4. Create a template
Based on your sales cycle, metrics, objectives, and sales team specifics create a template that incorporates all of these factors. You can build your own template from scratch (download the template below) or you can use an automated forecasting tool that connects to your CRM for an easier transition. Here are some resource examples:
- Excel: Using an excel template is an efficient choice if you have a small sales team or limited products to track.
- Automation tools: If you use automation for your sales process, then there may be an integrated forecasting-style feature within the software. For example, the Lead Enrichment software Cognism automatically predicts the likelihood of a prospect converting. This insight is a helpful addition to your estimation of future sales.
- Pick a method: You can choose from multiple forecasting methods that can help ensure accuracy within your plan. Based on your forecasting approach, choose a method that accommodates it. For example, if you are a medium-sized business with a sizeable sales team, a good amount of past sales data available, and a sophisticated CRM system, then a multivariable or historical forecasting method could be a good fit.
5. Formalise and share with the team
Once you’ve created your plan, formally document the process for full sales team transparency. It’s important that sales reps know how you are forecasting their sales — insight into the overall process will lead to a better understanding of their quotas and goals.

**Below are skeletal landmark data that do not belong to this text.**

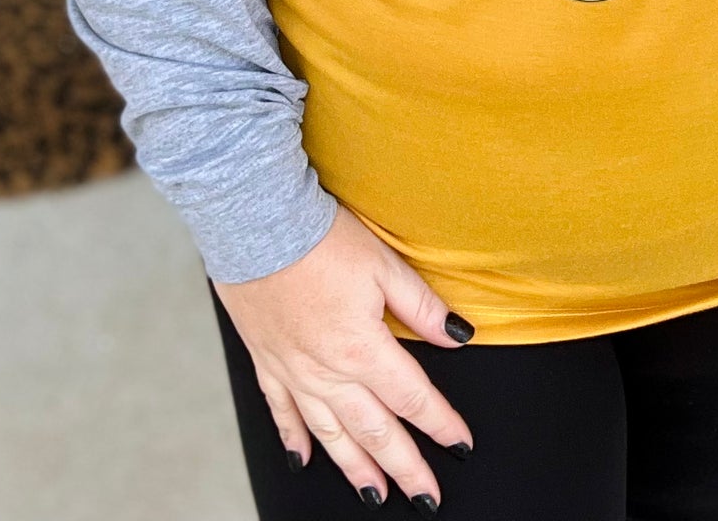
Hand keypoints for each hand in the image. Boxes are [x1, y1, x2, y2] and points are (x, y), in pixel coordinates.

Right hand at [212, 204, 475, 506]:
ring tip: (375, 495)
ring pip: (330, 434)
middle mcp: (328, 372)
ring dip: (356, 467)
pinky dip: (294, 440)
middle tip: (426, 496)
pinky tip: (304, 461)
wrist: (256, 223)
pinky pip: (282, 413)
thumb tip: (459, 335)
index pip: (412, 397)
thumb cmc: (322, 239)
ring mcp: (294, 372)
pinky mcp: (267, 362)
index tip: (461, 445)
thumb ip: (421, 306)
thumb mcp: (384, 264)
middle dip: (404, 466)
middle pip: (374, 430)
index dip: (441, 424)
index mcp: (363, 349)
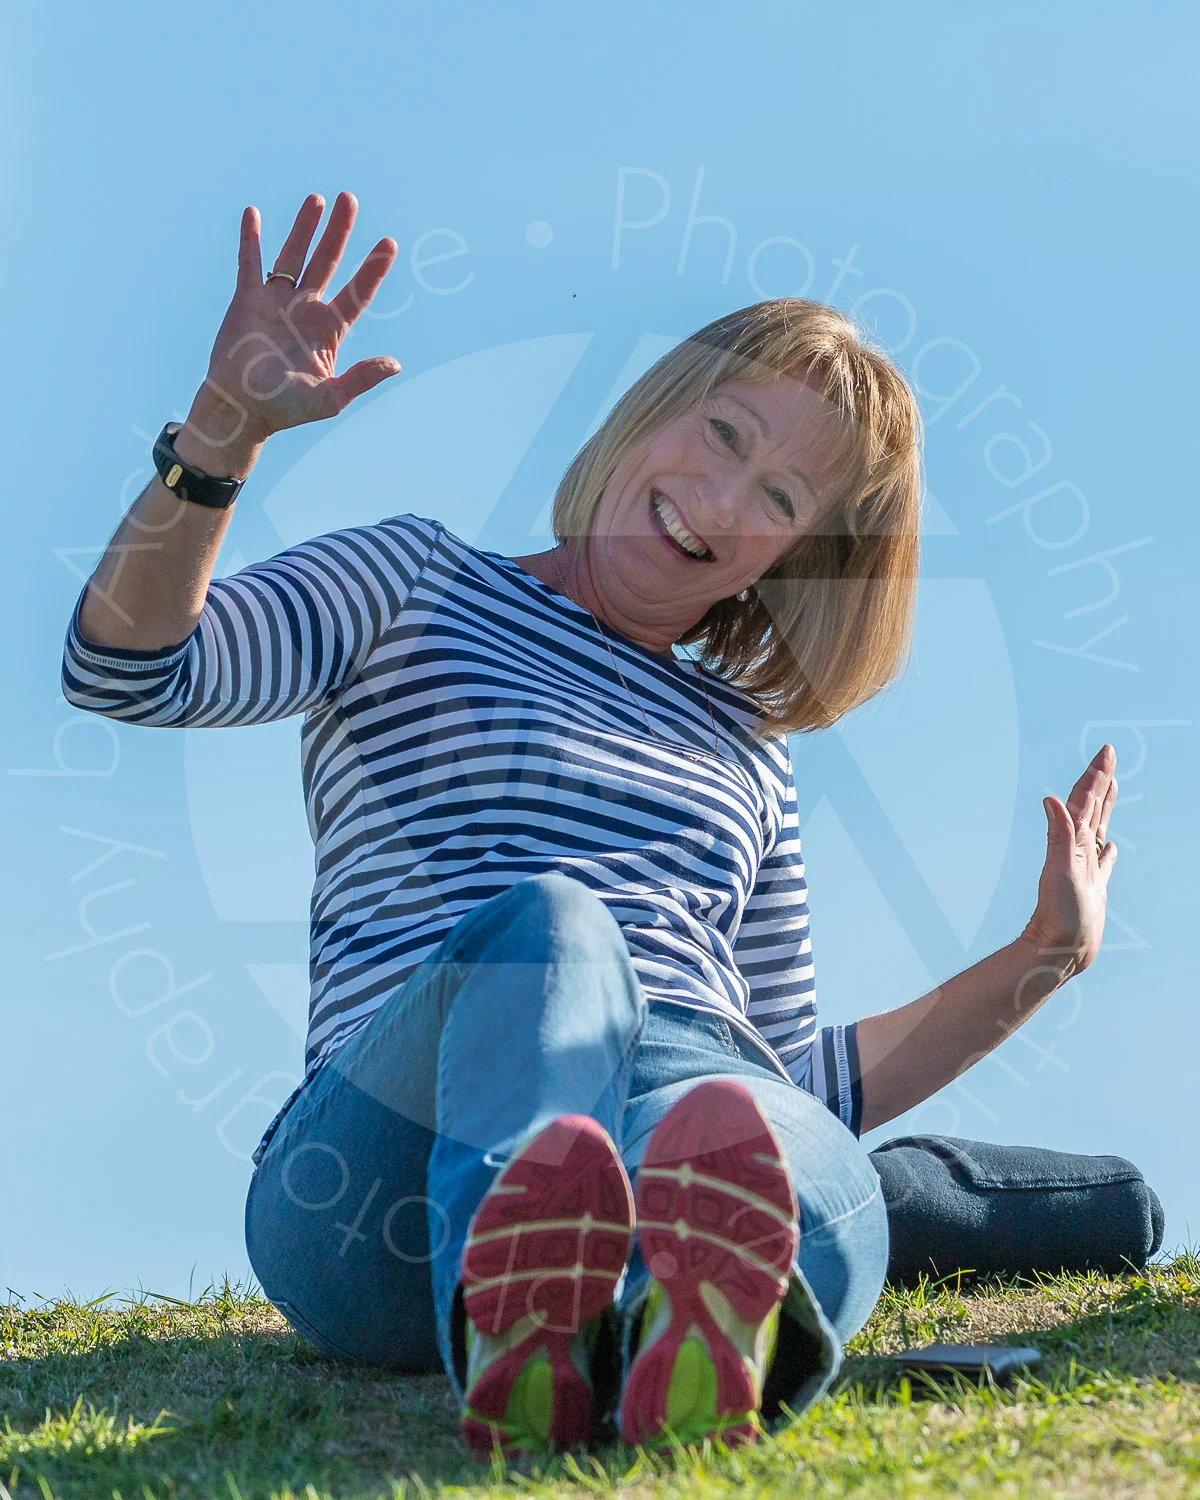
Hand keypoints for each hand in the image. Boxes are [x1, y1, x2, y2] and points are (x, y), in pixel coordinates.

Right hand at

Characteristics of successful sales forecasting plans
Sales forecast plans are unique to each company. However, there are some general characteristics of successful plan structures. Here are some components to keep in mind:
Scalable and adjustable
Your sales forecasting plan will need to grow with you, so be sure it has the space to be flexible. Feedback will be an important aspect of your forecasting plan, so also make sure to allow room for future improvements.
Data will be one of your most important tools when building, testing, reviewing and adjusting your sales forecasting plan. Invest in CRM software to streamline data content through automation.
Incorporates company goals and objectives
Your sales strategy will be based on the goals of your department and the company as a whole. Therefore, your forecasting plan should reflect those objectives (and be flexible when those goals shift as well!).
Since forecasting impacts the planning of budgets, risk management, and plenty of other business-wide decisions, gather insights from multiple teams when creating your plan. There should be cross-departmental visibility into your forecasting reports, so including their perspectives will be a helpful tool when creating your plan.
Don’t forget to reassess your forecast plan as often as possible — you want to scale it as the company grows, but also adjust accordingly when needed.
Knowing how to forecast sales is a vital component of leading your sales team. When creating a plan that is specific to your company, remember to integrate historical data, as well as sales metrics, market research, and cross-departmental insights to give you a well-rounded forecast framework.
By building your own forecasting plan, you are enhancing your sales team and helping them achieve greater results. A study by the Aberdeen Group found that companies with accurate sales forecasts had a 10% greater chance at growing their revenue year-over-year. Investing time into building a sales forecasting plan will set the foundation for a versatile and profitable sales organization.